Action item. Go through the listing below and output exactly the line with "X70699Y-48650D03*", the line with "X67941Y-49045D03*", and each line between; omit the rest.

:::

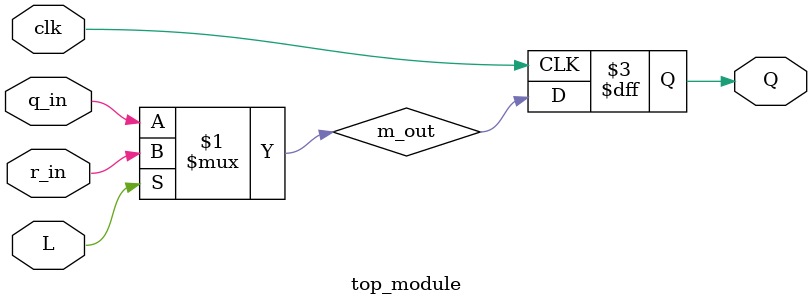
<source format=v>
module top_module (
	input clk,
	input L,
	input r_in,
	input q_in,
	output reg Q);
    wire m_out;
    assign m_out=L?r_in:q_in;
    always @(posedge clk)begin
        Q<=m_out;
    end

endmodule
</source>
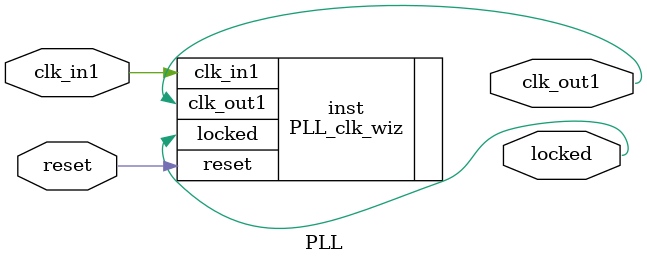
<source format=v>


`timescale 1ps/1ps

(* CORE_GENERATION_INFO = "PLL,clk_wiz_v6_0_9_0_0,{component_name=PLL,use_phase_alignment=true,use_min_o_jitter=false,use_max_i_jitter=false,use_dyn_phase_shift=false,use_inclk_switchover=false,use_dyn_reconfig=false,enable_axi=0,feedback_source=FDBK_AUTO,PRIMITIVE=MMCM,num_out_clk=1,clkin1_period=20.000,clkin2_period=10.0,use_power_down=false,use_reset=true,use_locked=true,use_inclk_stopped=false,feedback_type=SINGLE,CLOCK_MGR_TYPE=NA,manual_override=false}" *)

module PLL 
 (
  // Clock out ports
  output        clk_out1,
  // Status and control signals
  input         reset,
  output        locked,
 // Clock in ports
  input         clk_in1
 );

  PLL_clk_wiz inst
  (
  // Clock out ports  
  .clk_out1(clk_out1),
  // Status and control signals               
  .reset(reset), 
  .locked(locked),
 // Clock in ports
  .clk_in1(clk_in1)
  );

endmodule

</source>
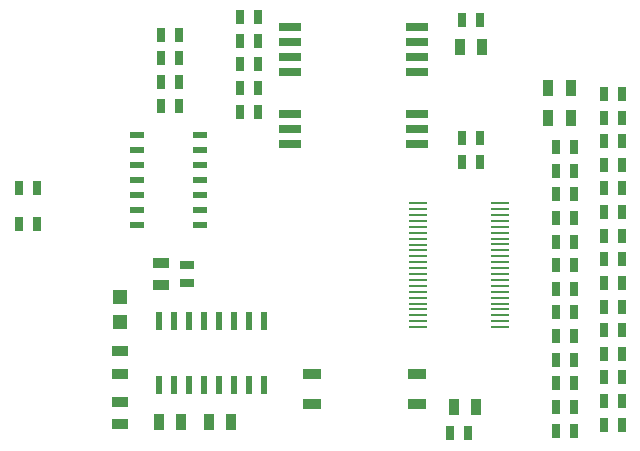
<source format=gtp>
G04 (created by PCBNEW (2013-03-15 BZR 4003)-stable) date 17/04/2013 22:03:57*
%MOIN*%
G04 Gerber Fmt 3.4, Leading zero omitted, Abs format*
%FSLAX34Y34*%
G01*
G70*
G90*
G04 APERTURE LIST*
%ADD10C,0.006*%
%ADD11R,0.059X0.0098*%
%ADD12R,0.063X0.0354*%
%ADD13R,0.0752X0.0299*%
%ADD14R,0.023622X0.0610236*%
%ADD15R,0.045X0.02*%
%ADD16R,0.055X0.035*%
%ADD17R,0.035X0.055*%
%ADD18R,0.025X0.045*%
%ADD19R,0.045X0.025*%
%ADD20R,0.0472X0.0472*%
G04 APERTURE END LIST*
G54D10*
G54D11*
X70699Y-50028D03*
X70699Y-49831D03*
X70699Y-49635D03*
X70699Y-49438D03*
X70699Y-49241D03*
X70699Y-49044D03*
X70699Y-48847D03*
X70699Y-48650D03*
X70699Y-48453D03*
X70699Y-48257D03*
X70699Y-48060D03*
X70699Y-47863D03*
X70699Y-47666D03*
X70699Y-47469D03*
X70699Y-47272D03*
X70699Y-47076D03*
X70699Y-46879D03*
X70699Y-46682D03*
X70699Y-46485D03*
X70699Y-46288D03*
X70699Y-46091D03*
X70699Y-45894D03*
X67941Y-45895D03*
X67941Y-46092D03*
X67941Y-46289D03*
X67941Y-46486D03*
X67941Y-46682D03*
X67941Y-46879D03*
X67941Y-47076D03*
X67941Y-47273D03*
X67941Y-47470D03*
X67941Y-47667D03*
X67941Y-47864D03*
X67941Y-48060D03*
X67941Y-48257D03*
X67941Y-48454D03*
X67941Y-48651D03*
X67941Y-48848D03*
X67941Y-49045D03*
X67941Y-49242D03*
X67941Y-49438D03*
X67941Y-49635D03*
X67941Y-49832D03*
X67941Y-50029D03*
G54D12*
X64421Y-52596D03*
X67921Y-52596D03*
X67921Y-51596D03*
X64421Y-51596D03*
G54D13*
X63679Y-40027D03*
X63679Y-40527D03*
X63679Y-41027D03*
X63679Y-41527D03*
X67929Y-41527D03*
X67929Y-41027D03*
X67929Y-40527D03*
X67929Y-40027D03*
X67925Y-43935D03*
X67925Y-43435D03*
X67925Y-42935D03*
X63675Y-42935D03*
X63675Y-43435D03*
X63675Y-43935D03*
G54D14*
X59303Y-49815D03*
X60303Y-49815D03*
X60803Y-49815D03*
X61303Y-49815D03*
X61803Y-49815D03*
X62303Y-49815D03*
X62803Y-49815D03*
X62803Y-51965D03*
X62303Y-51965D03*
X61803Y-51965D03*
X61303Y-51965D03*
X60803Y-51965D03*
X60303Y-51965D03*
X59803Y-51965D03*
X59303Y-51965D03*
X59803Y-49815D03*
G54D15*
X58575Y-43608D03*
X58575Y-44108D03*
X58575Y-44608D03*
X58575Y-45108D03*
X58575Y-45608D03*
X58575Y-46108D03*
X58575Y-46608D03*
X60675Y-46608D03*
X60675Y-46108D03*
X60675Y-45608D03*
X60675Y-45108D03*
X60675Y-44608D03*
X60675Y-44108D03*
X60675Y-43608D03*
G54D16*
X58001Y-53258D03*
X58001Y-52508D03*
G54D17*
X73042Y-43041D03*
X72292Y-43041D03*
X73042Y-42057D03*
X72292Y-42057D03*
X69892Y-52687D03*
X69142Y-52687D03*
X70089Y-40679D03*
X69339Y-40679D03*
X60050Y-53179D03*
X59300Y-53179D03*
X61723Y-53179D03*
X60973Y-53179D03*
G54D16*
X58001Y-50835D03*
X58001Y-51585D03*
X59379Y-48632D03*
X59379Y-47882D03*
G54D18*
X73164Y-48750D03*
X72564Y-48750D03*
X73164Y-51899D03*
X72564Y-51899D03*
X73164Y-51112D03*
X72564Y-51112D03*
X73164Y-50324D03*
X72564Y-50324D03*
X59375Y-42647D03*
X59975Y-42647D03*
X70014Y-39793D03*
X69414Y-39793D03*
X62032Y-42844D03*
X62632Y-42844D03*
X73164Y-53474D03*
X72564Y-53474D03*
X73164Y-49537D03*
X72564Y-49537D03*
X73164Y-44025D03*
X72564Y-44025D03*
X73164Y-44812D03*
X72564Y-44812D03*
X73164Y-52687D03*
X72564Y-52687D03*
X73164Y-45600D03*
X72564Y-45600D03*
X73164Y-46387D03*
X72564Y-46387D03*
X73164Y-47175D03*
X72564Y-47175D03*
X73164Y-47962D03*
X72564Y-47962D03*
X74738Y-49340D03*
X74138Y-49340D03*
X74738Y-52490D03*
X74138Y-52490D03*
X74738Y-51702D03*
X74138Y-51702D03*
X74738Y-50915D03*
X74138Y-50915D03*
X74738Y-50127D03*
X74138Y-50127D03*
X62032Y-39694D03*
X62632Y-39694D03*
X74738Y-48553D03*
X74138Y-48553D03*
X62032Y-42057D03*
X62632Y-42057D03*
X62632Y-41269D03*
X62032Y-41269D03*
X62632Y-40482D03*
X62032Y-40482D03*
X59375Y-41072D03*
X59975Y-41072D03*
X69414Y-43730D03*
X70014Y-43730D03*
X59375Y-40285D03*
X59975Y-40285D03*
X59375Y-41860D03*
X59975Y-41860D03*
X74738Y-47765D03*
X74138Y-47765D03*
X54650Y-46584D03*
X55250Y-46584D03*
X74138Y-43041D03*
X74738Y-43041D03*
X74138Y-42253D03*
X74738Y-42253D03*
G54D19*
X60265Y-47957D03*
X60265Y-48557D03*
G54D18*
X69414Y-44517D03*
X70014Y-44517D03*
X69020Y-53572D03*
X69620Y-53572D03*
X74738Y-43828D03*
X74138Y-43828D03*
X54650Y-45403D03*
X55250Y-45403D03*
X74738Y-53277D03*
X74138Y-53277D03*
X74738Y-44616D03*
X74138Y-44616D03*
X74738Y-45403D03*
X74138Y-45403D03*
X74738Y-46190D03*
X74138Y-46190D03*
X74738Y-46978D03*
X74138Y-46978D03*
G54D20*
X58001Y-49851D03*
X58001Y-49025D03*
M02*

</source>
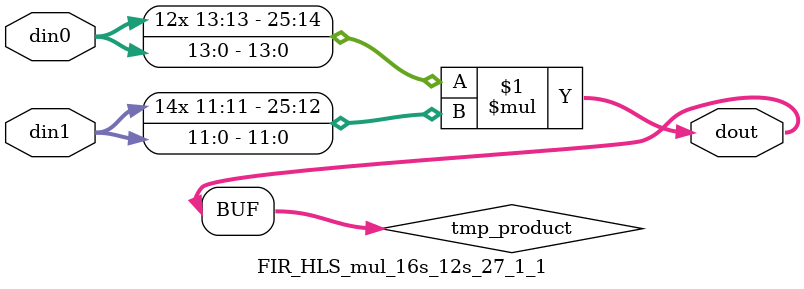
<source format=v>

`timescale 1 ns / 1 ps

 module FIR_HLS_mul_16s_12s_27_1_1(din0, din1, dout);
parameter ID = 1;
parameter NUM_STAGE = 0;
parameter din0_WIDTH = 14;
parameter din1_WIDTH = 12;
parameter dout_WIDTH = 26;

input [din0_WIDTH - 1 : 0] din0; 
input [din1_WIDTH - 1 : 0] din1; 
output [dout_WIDTH - 1 : 0] dout;

wire signed [dout_WIDTH - 1 : 0] tmp_product;



























assign tmp_product = $signed(din0) * $signed(din1);








assign dout = tmp_product;





















endmodule

</source>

:::

Task output.
X70699Y-48650D03*
X70699Y-48453D03*
X70699Y-48257D03*
X70699Y-48060D03*
X70699Y-47863D03*
X70699Y-47666D03*
X70699Y-47469D03*
X70699Y-47272D03*
X70699Y-47076D03*
X70699Y-46879D03*
X70699Y-46682D03*
X70699Y-46485D03*
X70699Y-46288D03*
X70699Y-46091D03*
X70699Y-45894D03*
X67941Y-45895D03*
X67941Y-46092D03*
X67941Y-46289D03*
X67941Y-46486D03*
X67941Y-46682D03*
X67941Y-46879D03*
X67941Y-47076D03*
X67941Y-47273D03*
X67941Y-47470D03*
X67941Y-47667D03*
X67941Y-47864D03*
X67941Y-48060D03*
X67941Y-48257D03*
X67941Y-48454D03*
X67941Y-48651D03*
X67941Y-48848D03*
X67941Y-49045D03*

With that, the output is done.